---- WORKING DATA

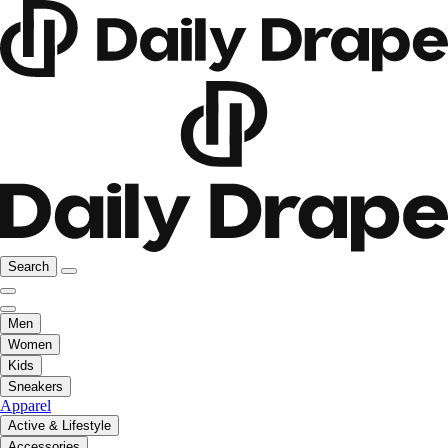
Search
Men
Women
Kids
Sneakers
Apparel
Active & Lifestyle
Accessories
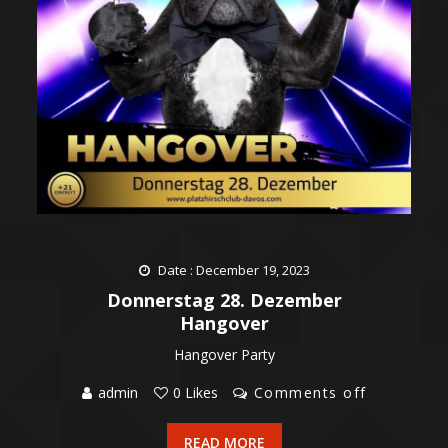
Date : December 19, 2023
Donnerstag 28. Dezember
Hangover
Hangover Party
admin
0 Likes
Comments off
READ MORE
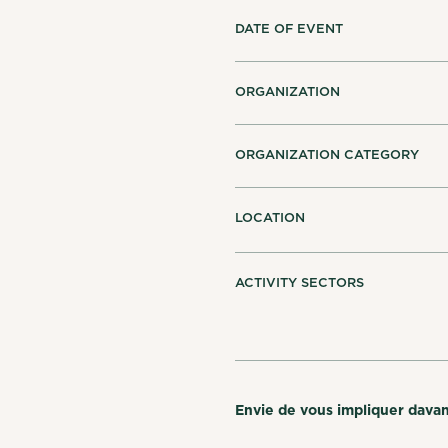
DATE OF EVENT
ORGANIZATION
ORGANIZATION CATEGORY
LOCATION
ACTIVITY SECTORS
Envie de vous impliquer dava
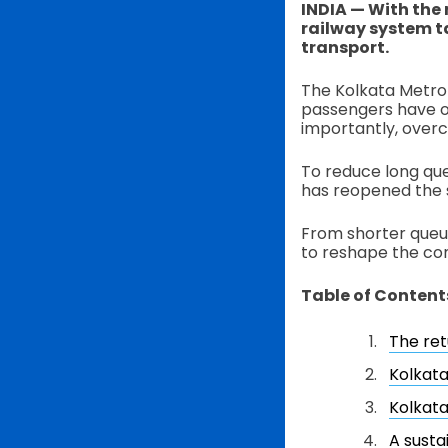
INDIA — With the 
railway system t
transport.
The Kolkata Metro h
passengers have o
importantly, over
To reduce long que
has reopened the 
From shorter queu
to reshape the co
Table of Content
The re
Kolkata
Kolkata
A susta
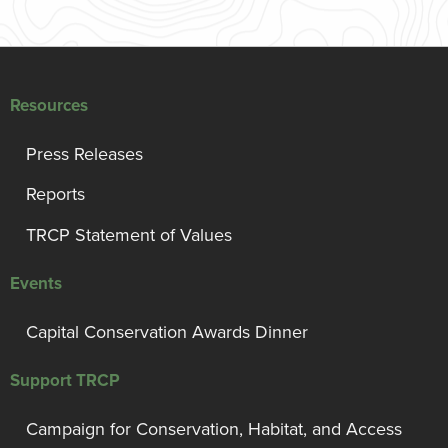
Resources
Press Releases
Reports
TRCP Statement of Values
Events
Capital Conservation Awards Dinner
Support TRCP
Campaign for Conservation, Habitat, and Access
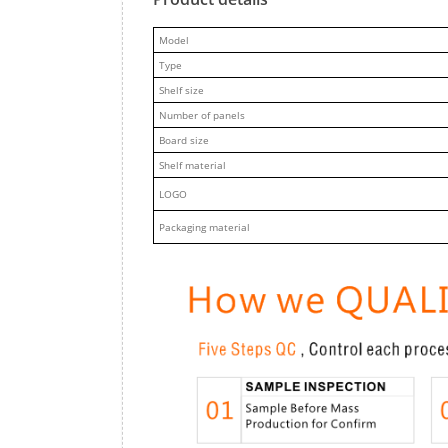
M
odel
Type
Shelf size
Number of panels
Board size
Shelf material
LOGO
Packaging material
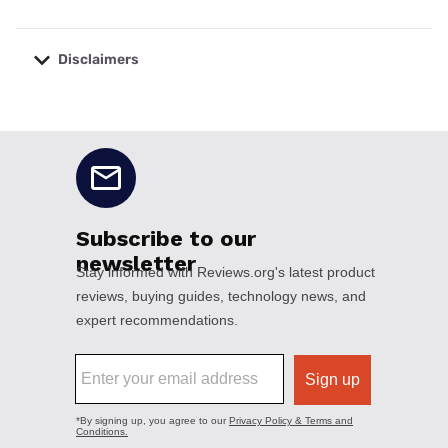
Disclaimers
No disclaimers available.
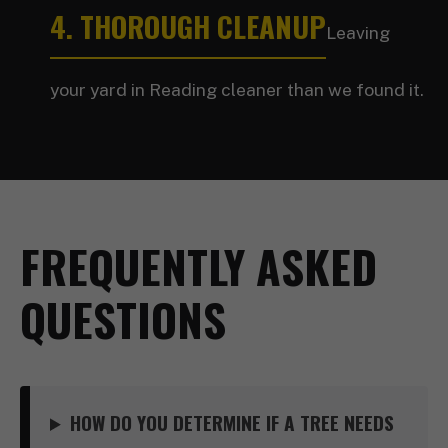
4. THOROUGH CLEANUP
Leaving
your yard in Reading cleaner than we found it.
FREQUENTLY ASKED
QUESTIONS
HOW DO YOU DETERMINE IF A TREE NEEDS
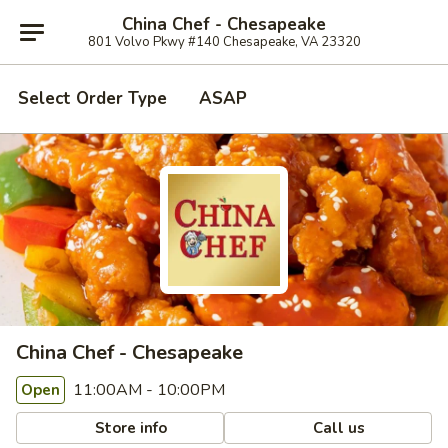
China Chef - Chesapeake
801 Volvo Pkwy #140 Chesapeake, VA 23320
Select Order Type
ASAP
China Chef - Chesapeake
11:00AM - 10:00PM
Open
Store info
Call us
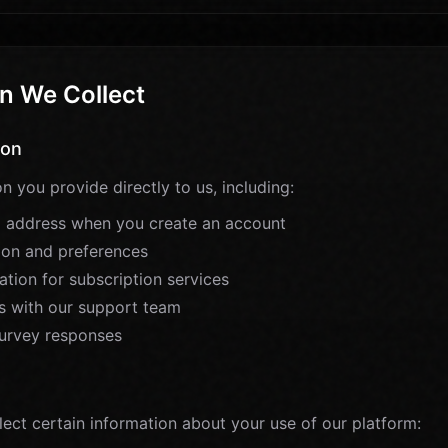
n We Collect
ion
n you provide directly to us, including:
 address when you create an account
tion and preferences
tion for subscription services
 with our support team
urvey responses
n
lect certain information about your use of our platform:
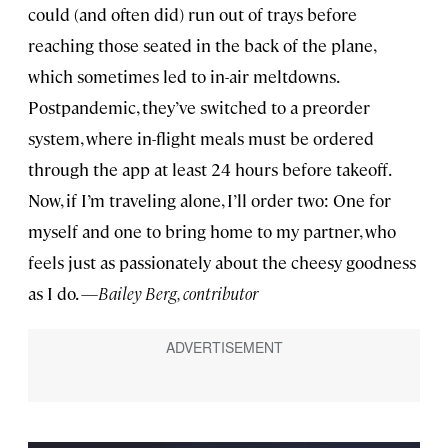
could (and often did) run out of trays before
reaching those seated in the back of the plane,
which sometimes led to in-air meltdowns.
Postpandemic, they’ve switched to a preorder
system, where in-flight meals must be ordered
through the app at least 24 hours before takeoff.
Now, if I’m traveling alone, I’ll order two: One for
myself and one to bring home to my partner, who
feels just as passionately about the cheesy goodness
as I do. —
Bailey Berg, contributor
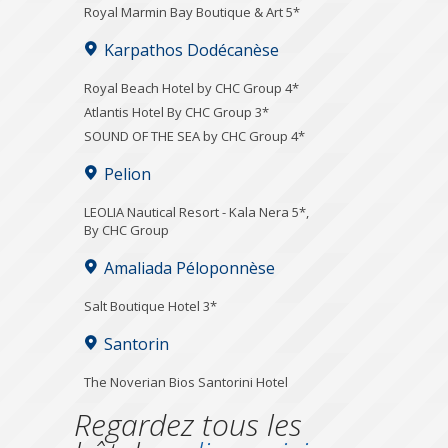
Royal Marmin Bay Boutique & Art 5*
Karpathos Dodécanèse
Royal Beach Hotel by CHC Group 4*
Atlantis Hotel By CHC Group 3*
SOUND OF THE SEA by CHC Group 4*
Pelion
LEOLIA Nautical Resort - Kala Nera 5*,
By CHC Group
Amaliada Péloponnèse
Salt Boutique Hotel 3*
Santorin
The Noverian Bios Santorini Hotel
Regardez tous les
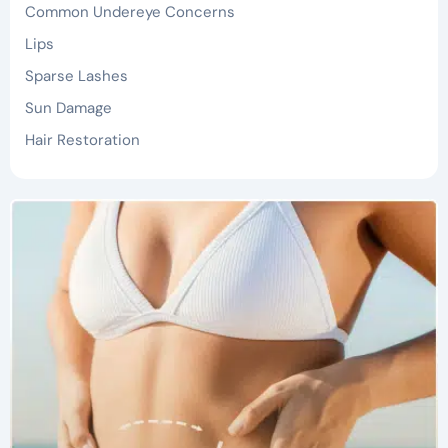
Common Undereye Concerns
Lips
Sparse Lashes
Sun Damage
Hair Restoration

--------

_WHAT THE TASK REQUIRES:_
Reproduce every line of the rows above, from the start of the rows down to and including the line containing "Envie de vous impliquer dava", omitting the pictures.

_WRITTEN ANSWER:_
Search
Men
Women
Kids
Sneakers
Apparel
Active & Lifestyle
Accessories
Date : December 19, 2023
Donnerstag 28. Dezember
Hangover
Hangover Party
admin
0 Likes
Comments off
READ MORE
DATE OF EVENT
ORGANIZATION
ORGANIZATION CATEGORY
LOCATION
ACTIVITY SECTORS
Envie de vous impliquer dava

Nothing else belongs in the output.